Hi Goomboo, thanks so much for posting this epic thread. I am relatively new to all this, so please excuse my ignorance if my questions are a bit basic. I would really like to ask them though, as I am determined to never use a method which I do not fully understand.
Firstly, the exponential moving averages; the values are 10 and 25. But 10 and 25 what? Is it, as I suspect, 'ticks' which to my understanding is the time period which you select - in this case hours?
Secondly, you mentioned in your original post about checking for liquidity. I understand that this means that you want to make sure there is enough capability of movement in the market such that you don't end up posting a buy or sell order which takes a large amount of time to be accepted, exposing you to the risk of market movement against you in the meantime. Could you please explain how you read the charts related to the website that you linked to in order to determine if there is sufficient liquidity to cover your moves?
I am in BTC more for the fun aspect and because I believe in the technology than to necessarily make a large profit; I have only invested a small amount which I can afford to lose. But I sincerely hope I can make a nice profit so I can give you a generous tip not only for your great advice, but also for your general ethos; one thing I have noted about this site is that people are almost jumping of the roof of the exchange / cracking champagne bottles just about every few minutes depending on the market. It's really refreshing to hear from someone with a level head and real world experience.

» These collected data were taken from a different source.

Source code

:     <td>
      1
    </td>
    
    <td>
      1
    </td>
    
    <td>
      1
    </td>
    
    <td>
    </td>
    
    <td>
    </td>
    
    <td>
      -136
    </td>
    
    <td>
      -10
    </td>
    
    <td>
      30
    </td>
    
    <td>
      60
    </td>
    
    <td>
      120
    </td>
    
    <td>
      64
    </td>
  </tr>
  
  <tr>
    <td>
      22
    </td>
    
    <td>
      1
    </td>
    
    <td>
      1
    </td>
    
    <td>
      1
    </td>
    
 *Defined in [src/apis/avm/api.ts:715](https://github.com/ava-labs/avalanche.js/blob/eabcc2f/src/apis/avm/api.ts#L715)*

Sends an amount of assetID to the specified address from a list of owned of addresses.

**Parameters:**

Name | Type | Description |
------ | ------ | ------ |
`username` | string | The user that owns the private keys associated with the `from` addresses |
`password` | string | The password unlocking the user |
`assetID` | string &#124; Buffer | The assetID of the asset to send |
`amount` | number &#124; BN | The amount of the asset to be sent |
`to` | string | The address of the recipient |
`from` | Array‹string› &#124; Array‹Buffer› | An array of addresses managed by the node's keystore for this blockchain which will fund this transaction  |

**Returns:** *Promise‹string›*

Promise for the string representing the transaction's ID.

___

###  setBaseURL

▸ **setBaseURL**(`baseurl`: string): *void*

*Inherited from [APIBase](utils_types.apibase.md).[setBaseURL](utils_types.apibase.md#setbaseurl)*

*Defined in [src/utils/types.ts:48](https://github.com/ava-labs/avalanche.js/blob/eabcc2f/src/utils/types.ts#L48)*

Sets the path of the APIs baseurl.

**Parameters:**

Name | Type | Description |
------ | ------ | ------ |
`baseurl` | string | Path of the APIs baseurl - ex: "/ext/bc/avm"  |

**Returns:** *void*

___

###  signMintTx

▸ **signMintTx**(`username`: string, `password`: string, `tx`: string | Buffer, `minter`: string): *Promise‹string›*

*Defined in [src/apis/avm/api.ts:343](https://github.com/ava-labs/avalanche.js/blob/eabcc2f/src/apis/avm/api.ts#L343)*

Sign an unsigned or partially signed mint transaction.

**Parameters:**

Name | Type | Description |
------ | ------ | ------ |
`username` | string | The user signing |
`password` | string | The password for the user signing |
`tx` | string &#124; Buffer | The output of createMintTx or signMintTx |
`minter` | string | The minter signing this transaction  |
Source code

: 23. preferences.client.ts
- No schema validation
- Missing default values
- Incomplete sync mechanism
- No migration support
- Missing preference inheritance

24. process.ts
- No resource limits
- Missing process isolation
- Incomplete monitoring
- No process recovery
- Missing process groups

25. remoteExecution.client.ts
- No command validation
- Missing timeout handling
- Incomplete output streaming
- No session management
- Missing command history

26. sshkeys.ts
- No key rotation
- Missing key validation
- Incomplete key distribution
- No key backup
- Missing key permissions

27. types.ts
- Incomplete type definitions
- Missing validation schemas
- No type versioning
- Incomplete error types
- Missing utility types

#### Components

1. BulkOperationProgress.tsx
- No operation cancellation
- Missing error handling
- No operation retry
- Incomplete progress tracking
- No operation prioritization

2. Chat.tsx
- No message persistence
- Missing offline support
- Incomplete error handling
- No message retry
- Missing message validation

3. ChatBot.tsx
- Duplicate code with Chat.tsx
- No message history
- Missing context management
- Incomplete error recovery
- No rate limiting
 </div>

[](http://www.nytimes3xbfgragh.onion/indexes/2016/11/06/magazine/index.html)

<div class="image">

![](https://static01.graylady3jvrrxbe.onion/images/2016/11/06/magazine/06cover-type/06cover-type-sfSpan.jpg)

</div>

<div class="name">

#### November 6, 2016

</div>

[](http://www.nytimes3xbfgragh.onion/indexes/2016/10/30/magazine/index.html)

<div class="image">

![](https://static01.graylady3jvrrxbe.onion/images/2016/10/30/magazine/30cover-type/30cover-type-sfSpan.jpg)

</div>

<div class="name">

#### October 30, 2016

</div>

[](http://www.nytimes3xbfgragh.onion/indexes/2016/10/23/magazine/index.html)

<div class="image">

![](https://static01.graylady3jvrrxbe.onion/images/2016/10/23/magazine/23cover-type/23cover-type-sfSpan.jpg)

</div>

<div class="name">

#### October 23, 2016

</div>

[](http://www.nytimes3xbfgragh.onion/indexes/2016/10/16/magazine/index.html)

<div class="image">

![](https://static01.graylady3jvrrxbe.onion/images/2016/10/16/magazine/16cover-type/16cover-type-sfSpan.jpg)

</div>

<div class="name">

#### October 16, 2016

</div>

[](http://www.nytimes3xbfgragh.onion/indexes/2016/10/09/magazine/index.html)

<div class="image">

Thank you very much for the compliments and I'm more than happy to answer your questions. We all were new to it at some point, so don't worry :p
1. The moving average number just says how many data points it is using to calculate the average - in our case closing price of candles (hours). The number 10 means that it is an average of the 10 past closes. It's an exponential average which means (skipping the math) that it gives a more "smooth" picture. For a comparison, I'd look at a simple moving average versus an exponential moving average of the same period, side-by-side and you'll get the "aha!" moment. The idea behind using a moving average is that it gives us a picture of the trend, or which way prices are tending to travel at that moment.
2. Liquidity is a fancy finance word that basically is about quantity
, not time. It's an electronic exchange, so when I click "buy", it should be executed pretty much immediately, so time is not really what I'm worried about. If you look at that website (http://bitcoin.clarkmoody.com/
) it shows you the amount of bitcoin you can buy or sell at certain prices. I'm worried about a concept called slippage, which I'll explain in the below example/picture.
Let's say I want to buy 1,000 BTC right now. For me to buy, there has to be someone willing to sell me these BTC - and I need to know what his price is. Since I'm trying to trade for a profit, the price I receive (the average price I pay per BTC), is important because after all my profit is just the difference in my entry / exit prices minus commissions. Below is a screenshot of the liquidity in the market and the current price at Mt. Gox. That price at Mt. Gox is fine if you are just curiously looking at BTC, but if you are actually trading them, you need to know what your trading price
will be. For example, to buy 1,000 BTC, you would end up paying an average of around $5.00 per BTC. This is called slippage - you see the price is $4.98, but your trade will actually cost of $5.00 per coin - you slipped!
Putting it in fancy finance words - liquidity helps prevent slippage.
I wish you the very best in your trading and I am very happy to see that you are doing the research and protecting your hard-earned money.